Sequence space performs dimensionality reduction on a column of biological sequences.

Dimensionality reduction can be used to visualize high-dimensional data in two dimensions. It is particularly useful for visualizing the clusters of similar sequences on 2D scatter plot. The algorythm uses either UMAP or t-SNE, in combination with sequence distance functions, to calculate the distances between sequences and then reduce the dimensionality of the data.


The dialog has the following inputs:

  • Table: The table containing the column of sequences.

  • Column: The column containing the sequences.

  • Encoding function: The encoding function that will be used for pre-processing of sequences. For non-helm notation sequences, only one encoding function is available, that will encode them in single charachter form and calculate the substitution matrix for each individual monomer. For Helm sequences, apart from prior function, another one is offered that will use chemical fingerprint distances between each macromolecule to calculate distance matrix. The Encode sequences function has 3 parameter which you can adjust using the gear (⚙️) button next to the encoding function selection:

    • Gap open penalty: The penalty for opening a gap in the alignment (used for Needleman-Wunsch algorythm).
    • Gap extend penalty: The penalty for extending a gap in the alignment (used for Needleman-Wunsch algorythm).
    • Fingerprint type: The type of molecular fingerprints that will be used to generate monomer substitution matrix.
  • Method: The dimensionality reduction method that will be used. The options are:

    • UMAP: UMAP is a dimensionality reduction technique that can be used for visualisation similarly to t-SNE, but also for general non-linear dimension reduction.

    • t-SNE: t-SNE is a machine learning algorithm for dimensionality reduction developed by Geoffrey Hinton and Laurens van der Maaten. It is a nonlinear dimensionality reduction technique that is particularly well-suited for embedding high-dimensional data into a space of two or three dimensions, which can then be visualized in a scatter plot.

      Other parameters for dimensionality reduction method can be accessed through the gear (⚙️) button next to the method selection.

  • Similarity: The similarity/distance function that will be used to calculate pairwise distances. The options are:

    • Needleman-Wunsch: Needleman-Wunsch is a dynamic programming algorithm that performs a global alignment on two sequences. It is commonly used in bioinformatics to align protein or nucleotide sequences.
    • Hamming: Hamming distance is a metric for comparing two macromolecules of same length. Hamming distance is the number of positions in which the two monomers are different.
    • Monomer chemical distance: Similar to Hamming distance, but instead of penalizing the missmatch of monomers with -1, the penalty will be based on the chemical distance between the two monomers.
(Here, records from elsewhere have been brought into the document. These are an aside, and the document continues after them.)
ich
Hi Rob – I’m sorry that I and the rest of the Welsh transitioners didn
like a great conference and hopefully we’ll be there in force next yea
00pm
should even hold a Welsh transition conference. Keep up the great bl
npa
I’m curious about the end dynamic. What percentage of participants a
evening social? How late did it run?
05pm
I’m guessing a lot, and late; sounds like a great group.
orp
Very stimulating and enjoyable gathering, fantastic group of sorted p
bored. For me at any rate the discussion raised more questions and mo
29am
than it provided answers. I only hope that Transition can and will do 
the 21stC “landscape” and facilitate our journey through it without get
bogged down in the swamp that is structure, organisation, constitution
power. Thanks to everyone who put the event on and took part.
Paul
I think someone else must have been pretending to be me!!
The chemical distance is calculated using the chemical fingerprint of the monomers.
    • Levenshtein: Levenshtein distance is a string metric for measuring the difference between two sequences. Informally, the Levenshtein distance between two sequences is the minimum number of single-monomer edits (insertions, deletions or substitutions) required to change one sequence into the other.
  • Plot embeddings: If checked, the plot of the embeddings will be shown after the calculation is finished.
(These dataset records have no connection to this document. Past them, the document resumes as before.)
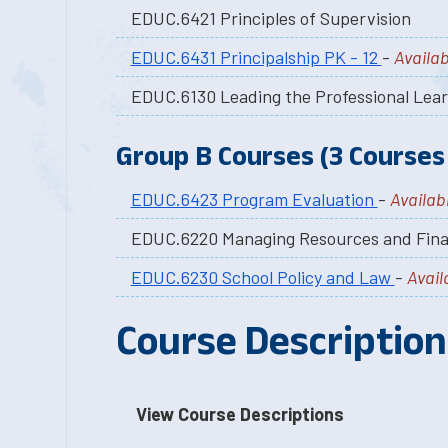
EDUC.6421 Principles of Supervision
EDUC.6431 Principalship PK - 12
-
Availab
EDUC.6130 Leading the Professional Lea
Group B Courses (3 Courses 
EDUC.6423 Program Evaluation
-
Availabl
EDUC.6220 Managing Resources and Fin
EDUC.6230 School Policy and Law
-
Avail
Course Description
View Course Descriptions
  • Cluster embeddings: If checked, the embeddings will be clustered using the DBSCAN algorithm. The DBSCAN algorithm groups together points that are closely packed together (points with many nearby neighbors), marking as outliers points that lie alone in low-density regions (whose nearest neighbors are too far away). The DBSCAN algorithm has two parameters that you can adjust through the gear (⚙️) button next to the cluster embeddings checkbox:

    • Epsilon: The maximum distance between two points for them to be considered as in the same neighborhood.
    • Minimum points: The number of samples (or total weight) in a neighborhood for a point to be considered as a core point. This includes the point itself.